■ **TEXTAUSZUG**

• • • • •

Eine junge Frau bindet sich ihr Kopftuch um, gibt ihrer Tochter einen Gute-Nacht-Kuss und sagt ihr, dass sie bald wieder zurück ist. Dann entschwindet sie in die Nacht. Sie gilt als unreine, gottlose Frau. Eine, die ihren Körper auf der Strasse verkauft. Wir folgen ihr durch die Stadt und die Gassen zu den Freiern, die sie wie Abschaum behandeln. Von einem von ihnen wird sie kurz darauf in einem Treppenhaus ermordet. Ihr Kind wird am nächsten Tag allein aufwachen.
«Holy Spider» erzählt von der wahren Mordserie Saeed Hanaeis, auch bekannt als «Spider Killer». Angetrieben von dem Bestreben, seine Umgebung von Unmoral zu säubern, brachte der Bauarbeiter zwischen 2000 und 2001 in der heiligen iranischen Stadt Maschhad 16 Prostituierte um.

• • • • •

■ **EINTRÄGE ZUR ÜBUNG**
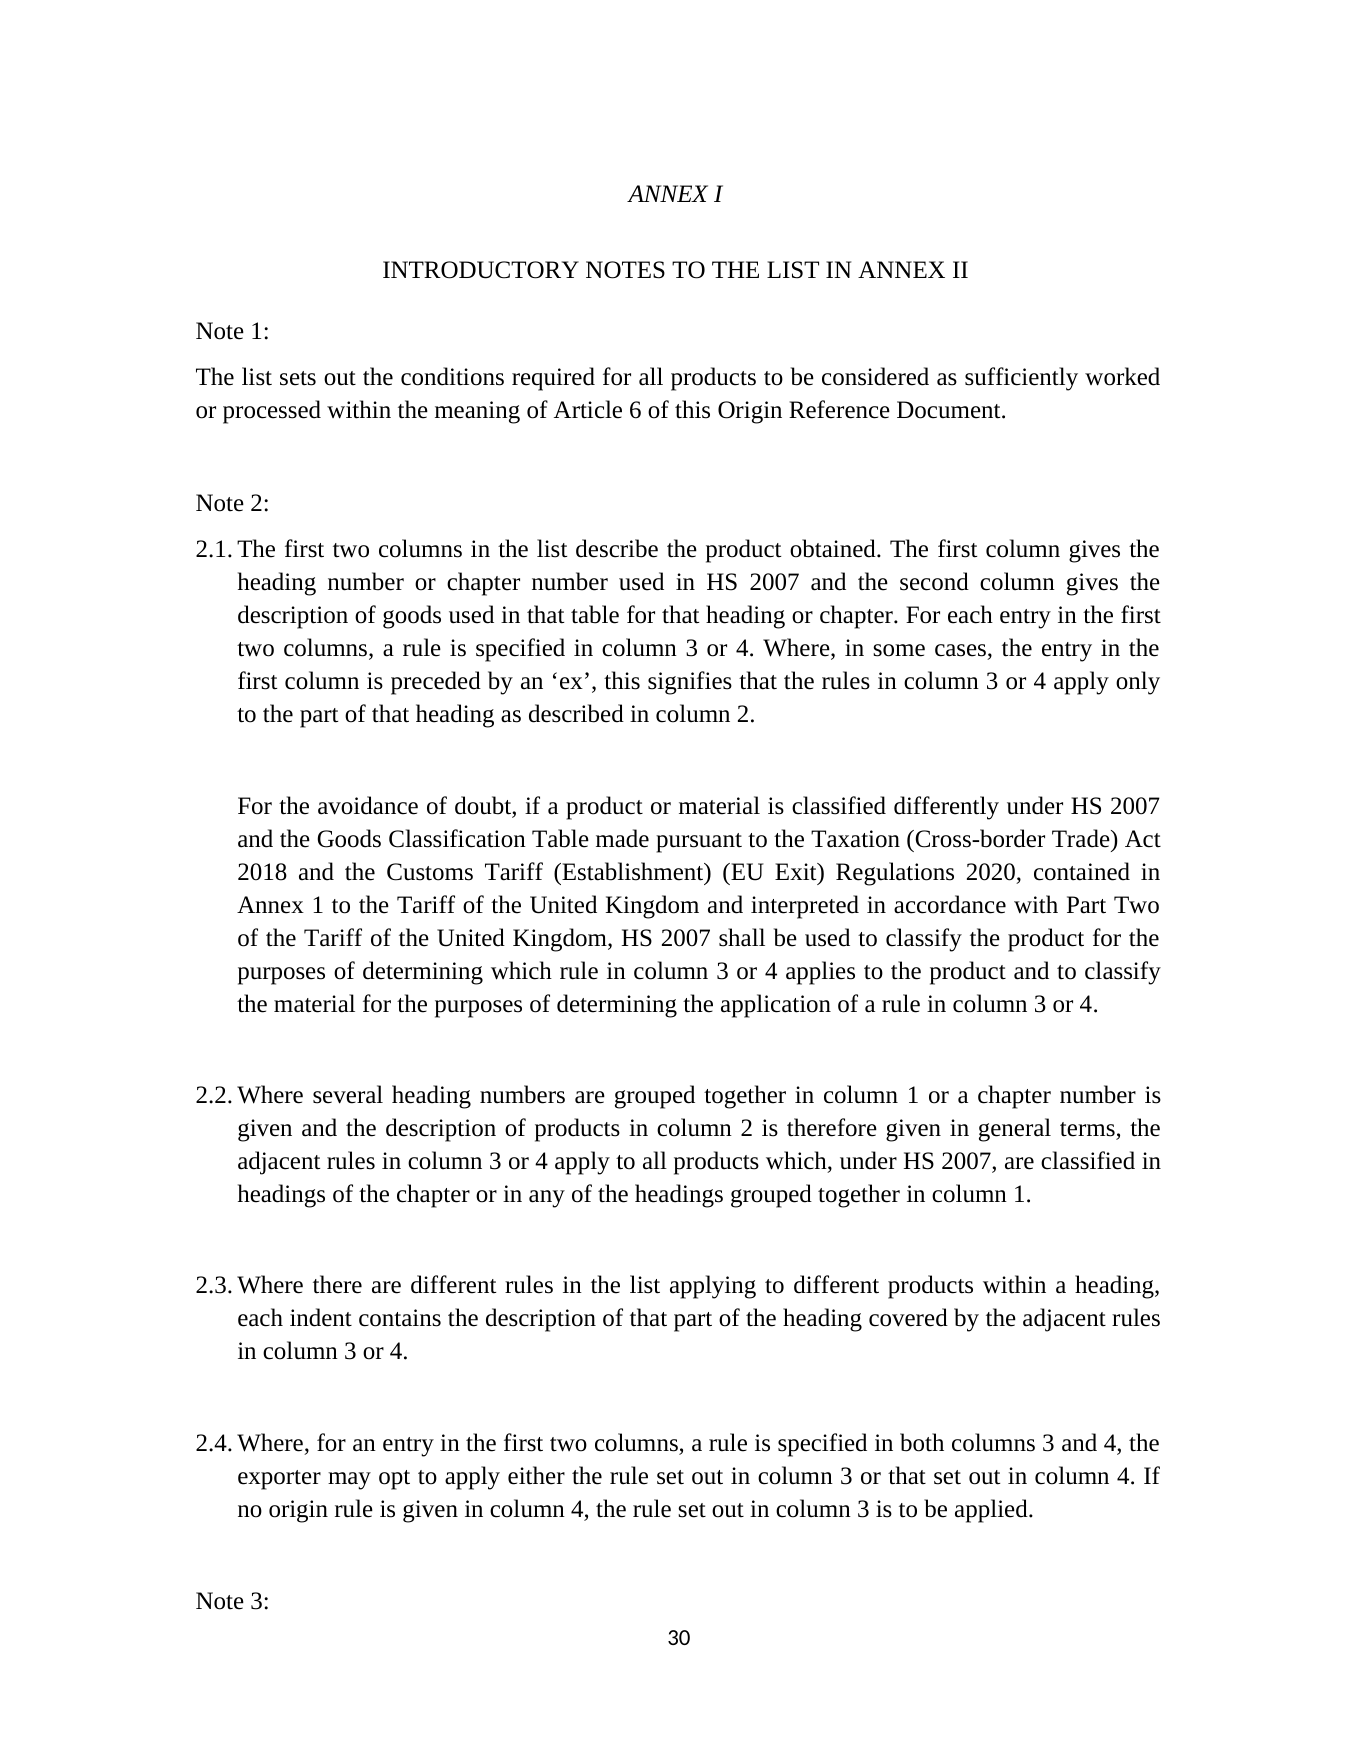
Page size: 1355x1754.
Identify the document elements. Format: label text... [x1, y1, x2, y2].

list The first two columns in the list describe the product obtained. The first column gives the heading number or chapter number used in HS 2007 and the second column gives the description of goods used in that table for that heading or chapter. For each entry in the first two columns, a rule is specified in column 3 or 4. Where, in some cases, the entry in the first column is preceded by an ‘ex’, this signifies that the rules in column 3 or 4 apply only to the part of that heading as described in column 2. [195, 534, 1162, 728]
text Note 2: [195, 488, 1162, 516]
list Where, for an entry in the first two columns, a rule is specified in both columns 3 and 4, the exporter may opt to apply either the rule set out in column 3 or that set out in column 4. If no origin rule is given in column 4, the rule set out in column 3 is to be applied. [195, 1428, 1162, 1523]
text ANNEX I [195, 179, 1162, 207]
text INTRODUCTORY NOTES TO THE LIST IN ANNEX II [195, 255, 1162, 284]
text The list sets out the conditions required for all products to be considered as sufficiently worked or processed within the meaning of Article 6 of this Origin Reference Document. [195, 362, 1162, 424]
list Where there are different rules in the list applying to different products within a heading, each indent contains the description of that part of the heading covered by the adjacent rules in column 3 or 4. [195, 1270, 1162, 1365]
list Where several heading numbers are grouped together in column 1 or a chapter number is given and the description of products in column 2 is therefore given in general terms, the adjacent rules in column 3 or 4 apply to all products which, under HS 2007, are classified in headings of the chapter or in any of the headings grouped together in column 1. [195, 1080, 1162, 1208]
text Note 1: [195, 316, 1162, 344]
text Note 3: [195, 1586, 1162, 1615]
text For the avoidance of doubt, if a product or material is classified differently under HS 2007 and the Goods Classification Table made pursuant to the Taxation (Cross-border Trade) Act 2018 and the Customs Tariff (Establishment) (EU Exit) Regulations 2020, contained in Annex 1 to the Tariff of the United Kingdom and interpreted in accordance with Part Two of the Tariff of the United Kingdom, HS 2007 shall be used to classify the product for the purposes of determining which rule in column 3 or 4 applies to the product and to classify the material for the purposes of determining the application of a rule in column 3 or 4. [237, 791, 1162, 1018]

• • • • •

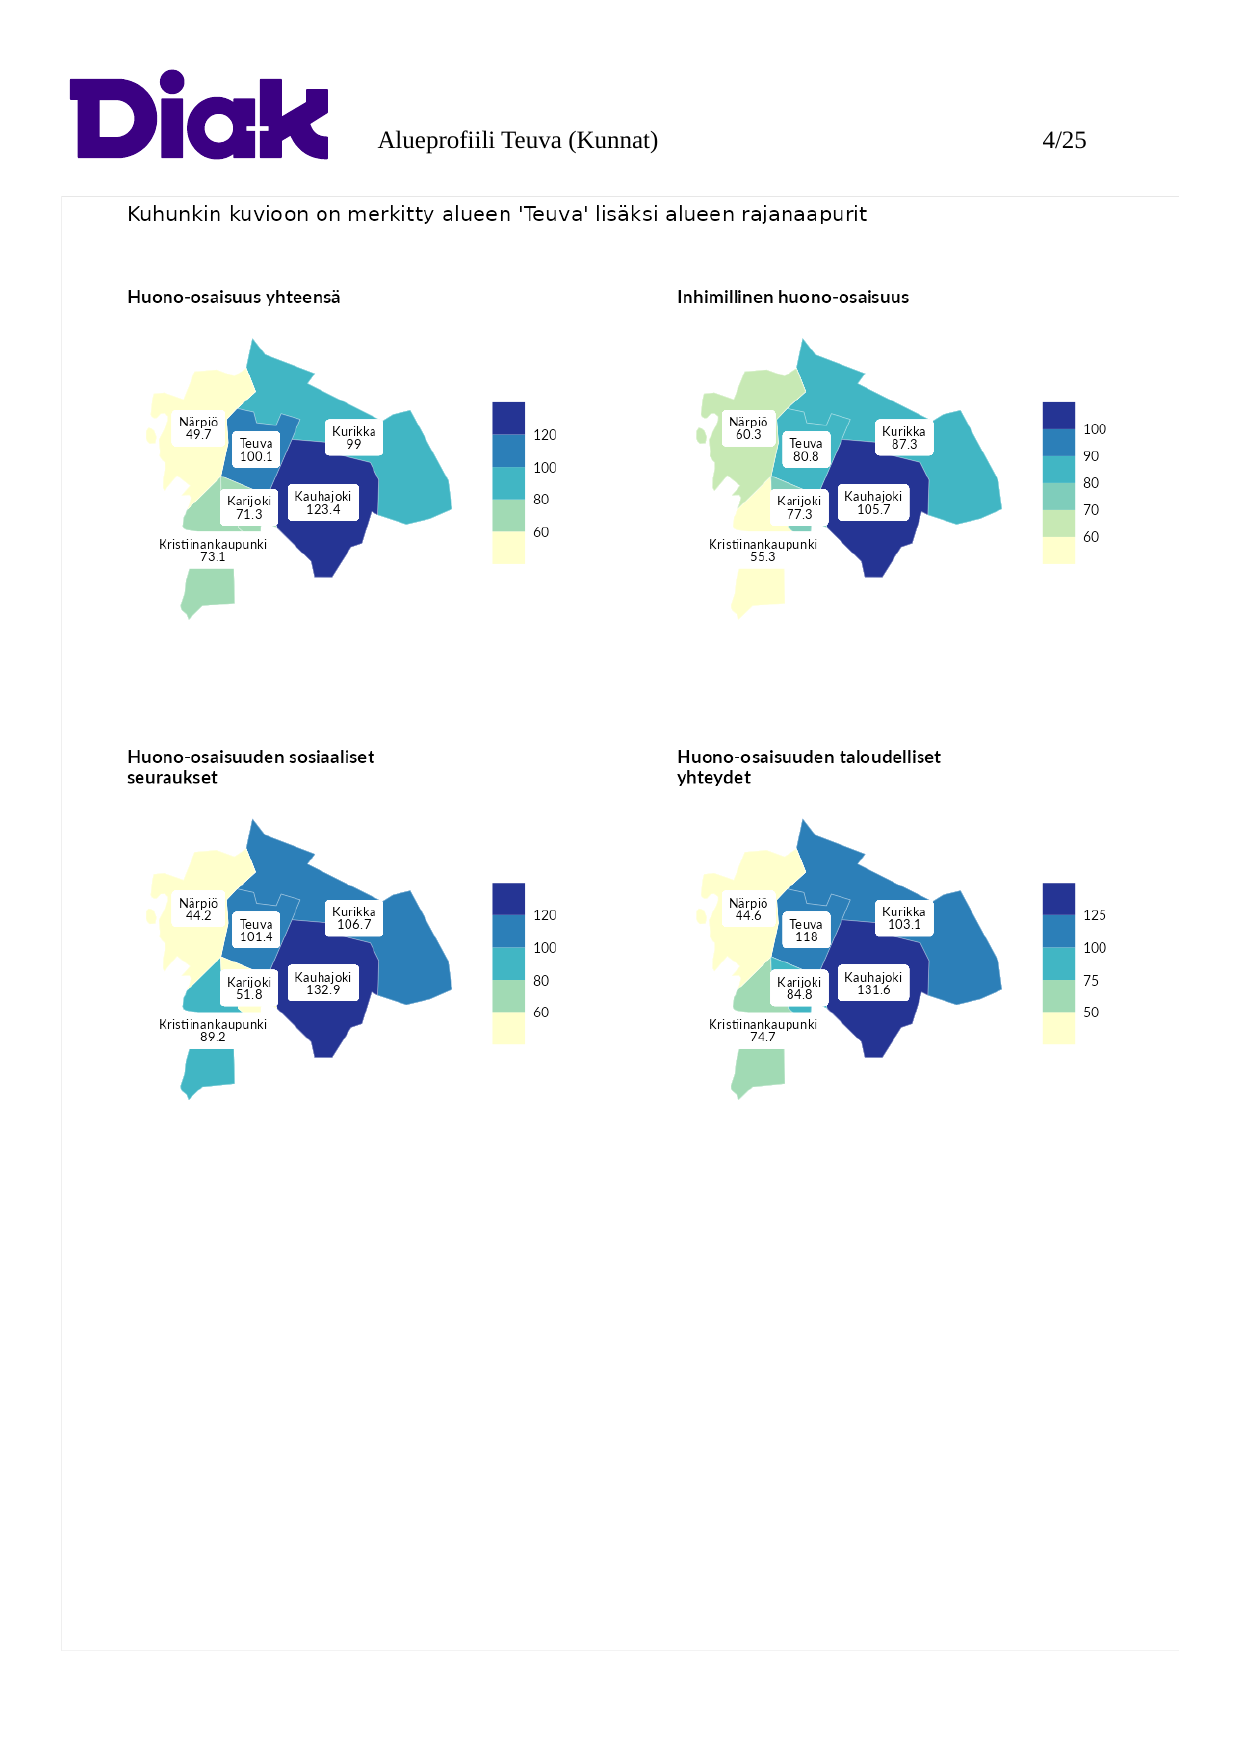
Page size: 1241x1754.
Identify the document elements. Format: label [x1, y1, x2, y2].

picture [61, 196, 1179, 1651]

• • • • •

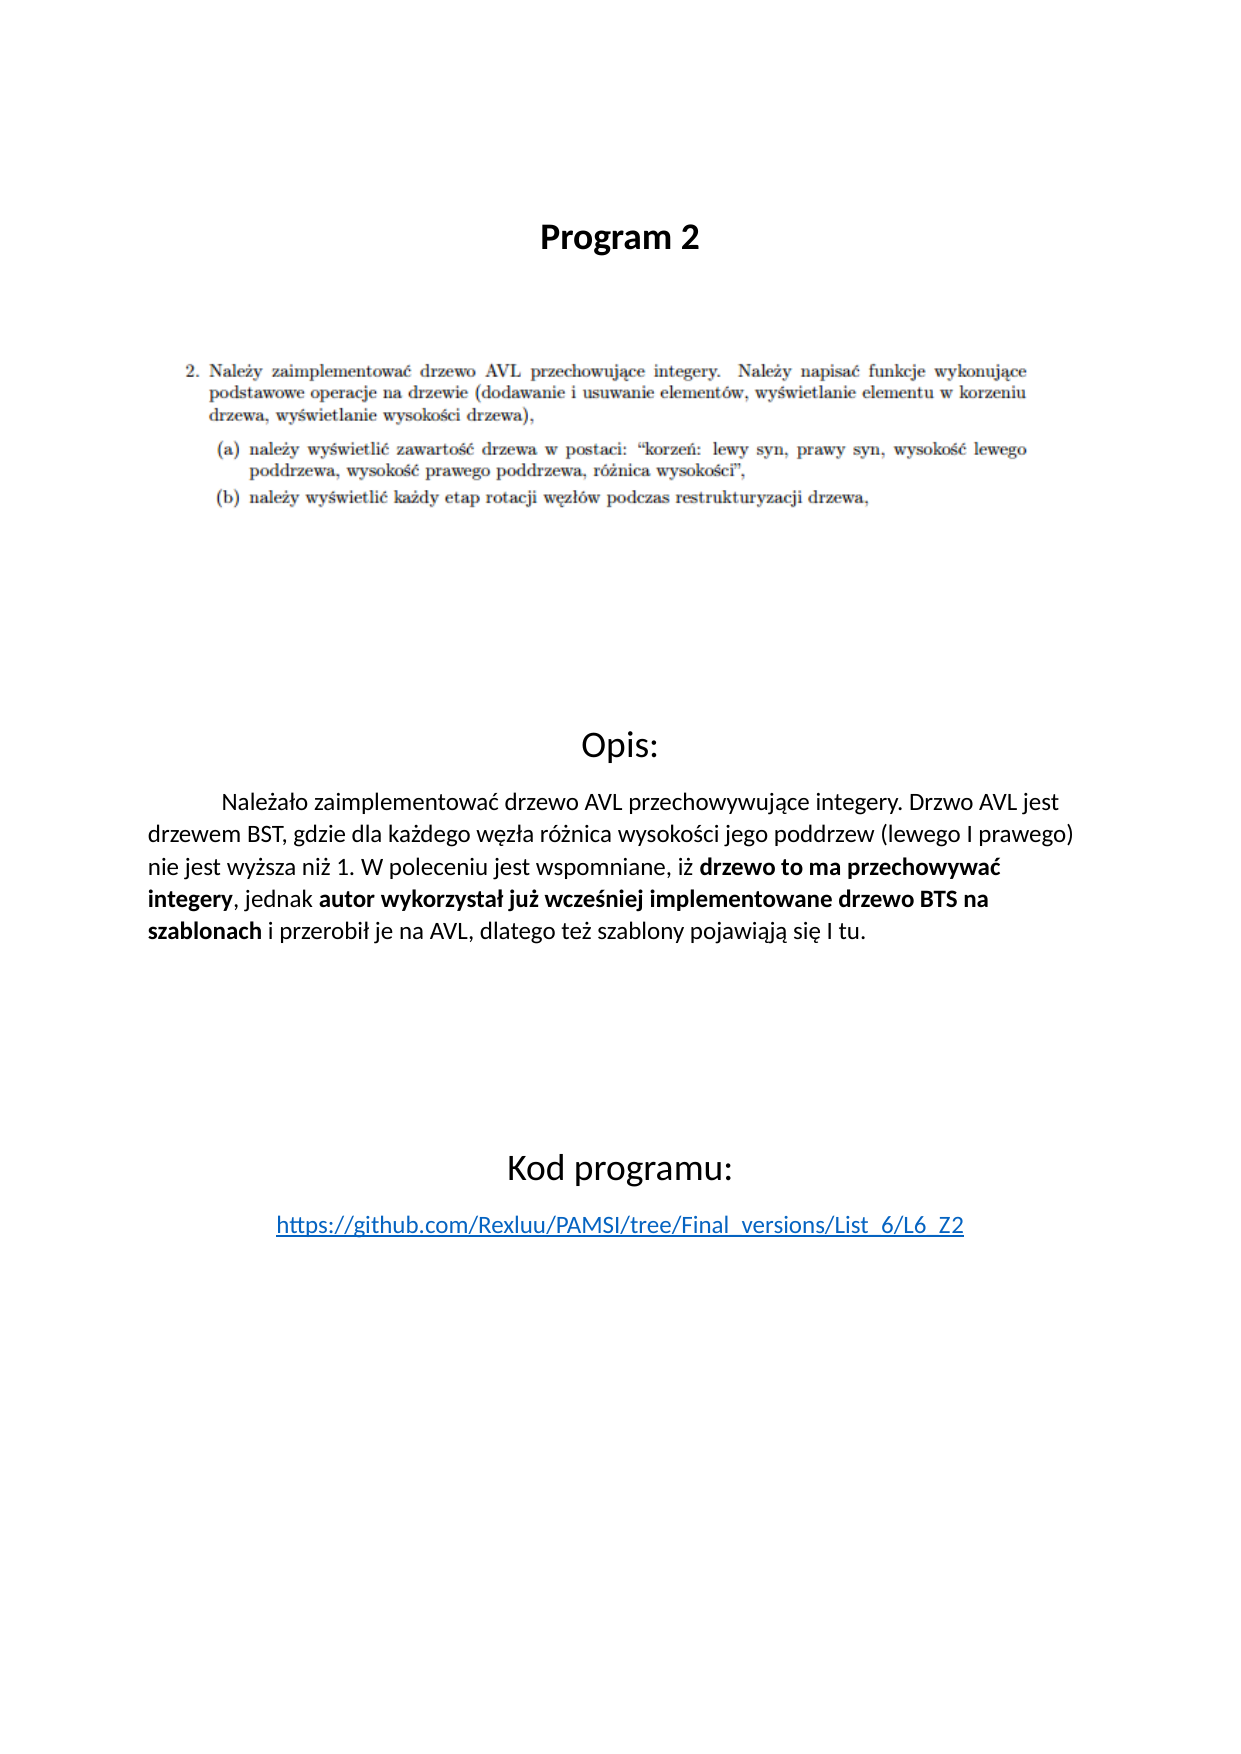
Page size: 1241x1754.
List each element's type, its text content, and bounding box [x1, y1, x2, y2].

• • • • •

■ **DEINE AUFGABEN**
1. Tippe aus dem Textauszug die Stelle ab, die mit „Eine junge Frau“ beginnt und bis einschließlich „Tag allein aufwachen.“ reicht.
2. Welche Zeilen der Einträge enthalten die Zeichenfolge „chapter“? Filtere sie heraus und gib jede unverändert wieder, wobei Groß- und Kleinschreibung zählt.

■ **LÖSUNGEN**
1.
Eine junge Frau bindet sich ihr Kopftuch um, gibt ihrer Tochter einen Gute-Nacht-Kuss und sagt ihr, dass sie bald wieder zurück ist. Dann entschwindet sie in die Nacht. Sie gilt als unreine, gottlose Frau. Eine, die ihren Körper auf der Strasse verkauft. Wir folgen ihr durch die Stadt und die Gassen zu den Freiern, die sie wie Abschaum behandeln. Von einem von ihnen wird sie kurz darauf in einem Treppenhaus ermordet. Ihr Kind wird am nächsten Tag allein aufwachen.

2.
list The first two columns in the list describe the product obtained. The first column gives the heading number or chapter number used in HS 2007 and the second column gives the description of goods used in that table for that heading or chapter. For each entry in the first two columns, a rule is specified in column 3 or 4. Where, in some cases, the entry in the first column is preceded by an ‘ex’, this signifies that the rules in column 3 or 4 apply only to the part of that heading as described in column 2. [195, 534, 1162, 728]
list Where several heading numbers are grouped together in column 1 or a chapter number is given and the description of products in column 2 is therefore given in general terms, the adjacent rules in column 3 or 4 apply to all products which, under HS 2007, are classified in headings of the chapter or in any of the headings grouped together in column 1. [195, 1080, 1162, 1208]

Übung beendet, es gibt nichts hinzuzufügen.